Christopher Yeoh of IBM was next, and gave an excellent overview of the changes coming in v3 of the Nova API. The current v2 API was smartly designed by making only a precious few critical parts part of the core API, and making everything else an extension to this core. The problem is that some of the implementation details that seemed wise at the time are starting to show some cracks, both with consistency in naming and in the connection to the core Nova code. Nova v3 API addresses these problems by removing the requirement that extension name matches the class name, allowing for cleaner (and thus more consistent) extension naming. Extensions now must be derived from a common base class; this was optional in v2. Overall, it was apparent that the people working on the v3 API had learned the lessons that the v2 experience offered, both good and bad, and that as a result the v3 API will be much more consistent and robust.
After lunch Tim Serong gave a talk on the state of OpenStack development on OpenSUSE. They are doing some interesting stuff with Crowbar for deployment, and have spent a lot of time on their internal CI processes. I didn’t take very extensive notes, as this is an area that I have little experience and/or interest in, but it was obvious that Tim is passionate about this, and that they are doing some excellent work at OpenSUSE.

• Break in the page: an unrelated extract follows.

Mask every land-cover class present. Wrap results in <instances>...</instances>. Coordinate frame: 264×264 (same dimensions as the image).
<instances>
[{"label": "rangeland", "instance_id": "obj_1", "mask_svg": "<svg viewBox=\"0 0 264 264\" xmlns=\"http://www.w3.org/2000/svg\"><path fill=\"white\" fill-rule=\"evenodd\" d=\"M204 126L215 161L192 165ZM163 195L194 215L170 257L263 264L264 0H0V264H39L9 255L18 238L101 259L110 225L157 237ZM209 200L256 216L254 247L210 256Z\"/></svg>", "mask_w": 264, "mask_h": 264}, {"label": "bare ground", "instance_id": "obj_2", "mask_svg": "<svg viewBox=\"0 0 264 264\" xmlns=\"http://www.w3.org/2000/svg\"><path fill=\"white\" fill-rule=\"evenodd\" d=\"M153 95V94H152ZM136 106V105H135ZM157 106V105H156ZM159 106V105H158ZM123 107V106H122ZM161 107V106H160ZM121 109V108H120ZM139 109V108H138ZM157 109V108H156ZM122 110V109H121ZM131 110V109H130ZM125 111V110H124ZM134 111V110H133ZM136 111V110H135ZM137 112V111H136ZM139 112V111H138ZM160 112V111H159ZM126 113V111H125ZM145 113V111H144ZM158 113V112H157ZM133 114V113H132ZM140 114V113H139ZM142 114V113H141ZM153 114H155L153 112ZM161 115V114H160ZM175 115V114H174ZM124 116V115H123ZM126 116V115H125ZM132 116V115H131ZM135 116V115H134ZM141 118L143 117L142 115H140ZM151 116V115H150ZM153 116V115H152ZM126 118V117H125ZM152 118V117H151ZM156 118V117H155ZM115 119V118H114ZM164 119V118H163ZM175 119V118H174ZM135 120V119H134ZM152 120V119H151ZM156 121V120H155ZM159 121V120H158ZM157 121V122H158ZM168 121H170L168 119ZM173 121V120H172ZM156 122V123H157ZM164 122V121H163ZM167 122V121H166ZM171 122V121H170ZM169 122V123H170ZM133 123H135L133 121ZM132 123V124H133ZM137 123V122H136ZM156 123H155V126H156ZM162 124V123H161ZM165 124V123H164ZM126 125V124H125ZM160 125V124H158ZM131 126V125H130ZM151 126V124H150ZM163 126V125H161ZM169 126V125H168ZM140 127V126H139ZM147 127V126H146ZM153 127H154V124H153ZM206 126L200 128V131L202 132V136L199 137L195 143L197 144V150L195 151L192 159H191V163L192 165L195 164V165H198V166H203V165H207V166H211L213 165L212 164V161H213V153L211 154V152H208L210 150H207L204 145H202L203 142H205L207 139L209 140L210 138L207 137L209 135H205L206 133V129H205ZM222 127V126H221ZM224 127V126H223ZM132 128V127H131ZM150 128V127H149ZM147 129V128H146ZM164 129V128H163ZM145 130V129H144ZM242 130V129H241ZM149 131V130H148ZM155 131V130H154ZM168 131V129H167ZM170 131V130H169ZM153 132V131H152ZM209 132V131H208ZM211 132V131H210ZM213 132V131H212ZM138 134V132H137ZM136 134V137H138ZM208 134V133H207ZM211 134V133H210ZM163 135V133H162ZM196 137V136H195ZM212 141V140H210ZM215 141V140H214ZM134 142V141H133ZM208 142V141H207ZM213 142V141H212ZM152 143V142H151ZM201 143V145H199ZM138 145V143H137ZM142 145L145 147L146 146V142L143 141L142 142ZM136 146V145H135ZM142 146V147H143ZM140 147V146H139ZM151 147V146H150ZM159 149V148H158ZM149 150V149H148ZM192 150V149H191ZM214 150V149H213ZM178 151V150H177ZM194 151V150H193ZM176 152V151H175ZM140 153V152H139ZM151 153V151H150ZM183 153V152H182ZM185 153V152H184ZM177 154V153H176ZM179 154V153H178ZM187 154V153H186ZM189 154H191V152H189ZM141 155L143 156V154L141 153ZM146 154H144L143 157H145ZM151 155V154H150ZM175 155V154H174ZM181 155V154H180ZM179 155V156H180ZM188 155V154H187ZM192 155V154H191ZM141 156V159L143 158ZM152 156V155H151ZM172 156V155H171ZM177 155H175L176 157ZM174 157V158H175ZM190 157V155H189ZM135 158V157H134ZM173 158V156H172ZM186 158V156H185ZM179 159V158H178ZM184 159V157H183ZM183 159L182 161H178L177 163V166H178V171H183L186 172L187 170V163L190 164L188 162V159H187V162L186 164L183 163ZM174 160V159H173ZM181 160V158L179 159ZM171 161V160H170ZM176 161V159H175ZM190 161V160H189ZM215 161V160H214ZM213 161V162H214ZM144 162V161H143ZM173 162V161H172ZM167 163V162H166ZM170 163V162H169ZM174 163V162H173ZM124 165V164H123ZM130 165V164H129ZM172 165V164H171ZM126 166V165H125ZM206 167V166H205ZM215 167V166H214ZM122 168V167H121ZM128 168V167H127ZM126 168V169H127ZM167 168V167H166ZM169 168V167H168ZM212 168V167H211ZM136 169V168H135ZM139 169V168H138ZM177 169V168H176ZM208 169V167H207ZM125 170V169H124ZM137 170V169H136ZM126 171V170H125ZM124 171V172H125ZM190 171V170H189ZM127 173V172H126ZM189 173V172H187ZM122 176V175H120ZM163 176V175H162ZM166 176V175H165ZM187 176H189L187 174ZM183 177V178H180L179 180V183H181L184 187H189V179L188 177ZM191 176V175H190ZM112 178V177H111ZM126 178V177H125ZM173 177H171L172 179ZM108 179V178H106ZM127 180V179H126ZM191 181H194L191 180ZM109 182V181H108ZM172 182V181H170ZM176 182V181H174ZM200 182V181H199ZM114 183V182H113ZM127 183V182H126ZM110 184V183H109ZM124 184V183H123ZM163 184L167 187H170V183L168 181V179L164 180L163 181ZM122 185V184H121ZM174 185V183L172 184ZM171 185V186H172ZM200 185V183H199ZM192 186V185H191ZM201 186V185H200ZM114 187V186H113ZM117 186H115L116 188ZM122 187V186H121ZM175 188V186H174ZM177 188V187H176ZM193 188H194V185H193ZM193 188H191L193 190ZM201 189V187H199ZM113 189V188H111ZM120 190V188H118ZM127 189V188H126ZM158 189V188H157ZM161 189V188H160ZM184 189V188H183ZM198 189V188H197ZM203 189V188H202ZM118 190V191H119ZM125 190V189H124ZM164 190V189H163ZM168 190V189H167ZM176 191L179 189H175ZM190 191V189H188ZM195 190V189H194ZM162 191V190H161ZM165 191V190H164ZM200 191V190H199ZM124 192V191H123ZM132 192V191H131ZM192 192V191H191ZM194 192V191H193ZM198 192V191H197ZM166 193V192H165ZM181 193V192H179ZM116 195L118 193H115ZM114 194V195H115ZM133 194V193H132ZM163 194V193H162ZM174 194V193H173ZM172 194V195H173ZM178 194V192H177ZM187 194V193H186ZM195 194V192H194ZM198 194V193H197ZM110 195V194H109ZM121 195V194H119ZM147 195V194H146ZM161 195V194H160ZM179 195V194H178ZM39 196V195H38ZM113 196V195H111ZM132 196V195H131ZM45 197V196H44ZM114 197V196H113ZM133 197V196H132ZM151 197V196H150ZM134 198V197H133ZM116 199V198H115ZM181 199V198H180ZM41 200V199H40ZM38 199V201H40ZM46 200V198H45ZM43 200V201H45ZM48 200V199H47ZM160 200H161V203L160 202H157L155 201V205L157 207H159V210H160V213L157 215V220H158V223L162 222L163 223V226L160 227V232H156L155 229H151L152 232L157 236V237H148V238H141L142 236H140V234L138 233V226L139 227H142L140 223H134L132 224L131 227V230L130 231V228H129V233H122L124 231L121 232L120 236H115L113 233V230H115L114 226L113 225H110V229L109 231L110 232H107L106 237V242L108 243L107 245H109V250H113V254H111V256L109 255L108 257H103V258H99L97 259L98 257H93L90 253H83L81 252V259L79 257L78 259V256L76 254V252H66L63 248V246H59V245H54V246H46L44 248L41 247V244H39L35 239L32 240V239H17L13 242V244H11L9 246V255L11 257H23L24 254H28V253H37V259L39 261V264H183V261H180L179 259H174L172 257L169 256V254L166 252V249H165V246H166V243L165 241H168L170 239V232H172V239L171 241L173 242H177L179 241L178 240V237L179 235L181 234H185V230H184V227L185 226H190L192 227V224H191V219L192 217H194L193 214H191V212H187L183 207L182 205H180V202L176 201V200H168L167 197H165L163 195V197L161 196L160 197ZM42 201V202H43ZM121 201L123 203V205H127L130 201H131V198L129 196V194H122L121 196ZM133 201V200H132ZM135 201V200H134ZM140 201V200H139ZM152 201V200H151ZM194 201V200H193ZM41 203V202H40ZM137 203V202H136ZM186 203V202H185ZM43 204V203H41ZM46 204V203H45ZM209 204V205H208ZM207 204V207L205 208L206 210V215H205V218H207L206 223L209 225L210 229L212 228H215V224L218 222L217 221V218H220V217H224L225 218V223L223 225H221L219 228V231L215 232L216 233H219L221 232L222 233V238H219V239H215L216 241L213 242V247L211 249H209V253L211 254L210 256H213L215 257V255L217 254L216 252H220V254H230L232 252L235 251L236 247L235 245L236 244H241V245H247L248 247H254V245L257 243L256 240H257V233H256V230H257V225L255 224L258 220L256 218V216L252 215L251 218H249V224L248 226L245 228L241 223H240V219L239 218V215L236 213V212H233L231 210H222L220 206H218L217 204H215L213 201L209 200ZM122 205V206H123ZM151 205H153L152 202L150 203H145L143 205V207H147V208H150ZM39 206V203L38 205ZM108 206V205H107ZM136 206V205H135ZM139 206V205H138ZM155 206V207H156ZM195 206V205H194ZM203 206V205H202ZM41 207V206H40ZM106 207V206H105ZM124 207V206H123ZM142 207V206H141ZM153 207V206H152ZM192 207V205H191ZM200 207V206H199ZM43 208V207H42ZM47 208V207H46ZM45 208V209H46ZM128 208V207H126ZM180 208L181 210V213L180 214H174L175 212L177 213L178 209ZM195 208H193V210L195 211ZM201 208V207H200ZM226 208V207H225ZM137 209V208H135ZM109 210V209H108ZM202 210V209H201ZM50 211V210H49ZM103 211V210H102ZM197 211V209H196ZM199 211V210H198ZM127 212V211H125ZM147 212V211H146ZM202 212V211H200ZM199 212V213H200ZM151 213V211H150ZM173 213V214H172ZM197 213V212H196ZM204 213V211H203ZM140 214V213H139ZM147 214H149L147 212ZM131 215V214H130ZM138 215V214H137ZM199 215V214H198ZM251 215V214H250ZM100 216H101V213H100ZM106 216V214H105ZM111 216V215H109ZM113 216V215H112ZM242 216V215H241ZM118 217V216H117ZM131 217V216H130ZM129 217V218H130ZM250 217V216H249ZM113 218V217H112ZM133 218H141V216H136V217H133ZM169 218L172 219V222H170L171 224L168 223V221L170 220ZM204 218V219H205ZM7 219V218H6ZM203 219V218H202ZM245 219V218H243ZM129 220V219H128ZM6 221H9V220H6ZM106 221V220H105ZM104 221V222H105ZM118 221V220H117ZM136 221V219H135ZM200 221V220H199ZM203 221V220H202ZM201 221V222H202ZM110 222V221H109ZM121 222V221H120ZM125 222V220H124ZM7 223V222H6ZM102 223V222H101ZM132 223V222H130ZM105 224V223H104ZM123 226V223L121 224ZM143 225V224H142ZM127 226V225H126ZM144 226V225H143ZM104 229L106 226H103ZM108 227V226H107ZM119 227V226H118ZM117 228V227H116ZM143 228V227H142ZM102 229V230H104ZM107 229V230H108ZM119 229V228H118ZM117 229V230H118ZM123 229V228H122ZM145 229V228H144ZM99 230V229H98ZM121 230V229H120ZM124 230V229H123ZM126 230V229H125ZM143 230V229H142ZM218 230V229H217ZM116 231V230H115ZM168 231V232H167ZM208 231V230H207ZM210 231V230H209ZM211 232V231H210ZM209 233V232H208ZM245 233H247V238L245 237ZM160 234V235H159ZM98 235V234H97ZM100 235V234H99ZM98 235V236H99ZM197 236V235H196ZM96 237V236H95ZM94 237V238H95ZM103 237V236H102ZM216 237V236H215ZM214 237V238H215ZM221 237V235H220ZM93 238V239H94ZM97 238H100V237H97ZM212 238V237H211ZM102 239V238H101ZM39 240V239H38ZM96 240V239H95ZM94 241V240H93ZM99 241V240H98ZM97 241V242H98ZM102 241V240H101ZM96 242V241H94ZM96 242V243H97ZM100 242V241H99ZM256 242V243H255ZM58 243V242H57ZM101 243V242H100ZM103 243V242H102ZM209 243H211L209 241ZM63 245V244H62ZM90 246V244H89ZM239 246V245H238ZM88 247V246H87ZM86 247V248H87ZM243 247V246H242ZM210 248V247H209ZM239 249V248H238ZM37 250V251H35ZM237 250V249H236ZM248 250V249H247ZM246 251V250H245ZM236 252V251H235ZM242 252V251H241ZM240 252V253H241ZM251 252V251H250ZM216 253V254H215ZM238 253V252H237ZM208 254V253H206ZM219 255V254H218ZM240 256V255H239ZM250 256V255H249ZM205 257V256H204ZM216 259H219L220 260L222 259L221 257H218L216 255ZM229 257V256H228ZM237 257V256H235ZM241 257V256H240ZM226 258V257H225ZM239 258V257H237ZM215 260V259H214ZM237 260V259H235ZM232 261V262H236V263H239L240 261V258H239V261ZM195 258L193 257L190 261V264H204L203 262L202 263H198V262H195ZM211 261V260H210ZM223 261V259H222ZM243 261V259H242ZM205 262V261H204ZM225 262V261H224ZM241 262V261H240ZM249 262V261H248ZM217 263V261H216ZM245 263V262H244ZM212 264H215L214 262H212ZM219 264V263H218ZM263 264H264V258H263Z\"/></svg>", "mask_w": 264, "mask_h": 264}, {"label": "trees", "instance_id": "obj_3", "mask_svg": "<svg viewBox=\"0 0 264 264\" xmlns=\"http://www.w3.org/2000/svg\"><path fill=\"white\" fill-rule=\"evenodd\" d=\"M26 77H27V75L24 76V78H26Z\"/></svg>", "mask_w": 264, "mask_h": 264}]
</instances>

Next up was Robert Collins again, this time talking about testing, covering both improvements in the tools themselves (e.g., the testtools module), as well as his work in creating a test runner runner. No, that wasn’t a stutter – this is a script to run a test runner, such as Jenkins in this case. With the growth of projects in OpenStack, it can take a very long time to run the tests, which is done when a change is first proposed for review, and then again when it has been approved to ensure that no conflicts have creeped in while the change was in the review process. In order to speed this up, his test runner runner breaks the tests into several parallel processes, and then aggregates the results. This means that the time required to run all the tests can be reduced greatly, depending on the number of parallel processes. It also provides for test randomization, which can help reveal hidden test inter-dependencies.
Next up was a talk on how to get involved in OpenStack development, which covered the basics of where you can find bugs to work on, or blueprints to contribute to, as well as the review process and Gerrit. Michael Still from Rackspace was supposed to give this talk, but the birth of his child was a bit more important, so Robert Collins stepped up and did the talk for him. This was more of a review session for me, but it had a lot of useful information for those who were new to OpenStack development.
That was the last talk; after that was the hackfest, which had the goal of getting participants to find a fairly simple bug, fix it, and submit it for review. In practice, though, most of the time was spent helping people get Devstack up and running on their machines. Those of us who were OpenStack ‘veterans’ helped where we could, and in the process I had some great discussions with people about OpenStack, so even though we never got to fix any bugs, I believe that the people there who were new to OpenStack got a lot out of that time.
Finally was the bar track! Many of the miniconf attendees, myself included, retired to one of the many bars here at Wrest Point, and enjoyed a cold beer after a long day of learning about OpenStack.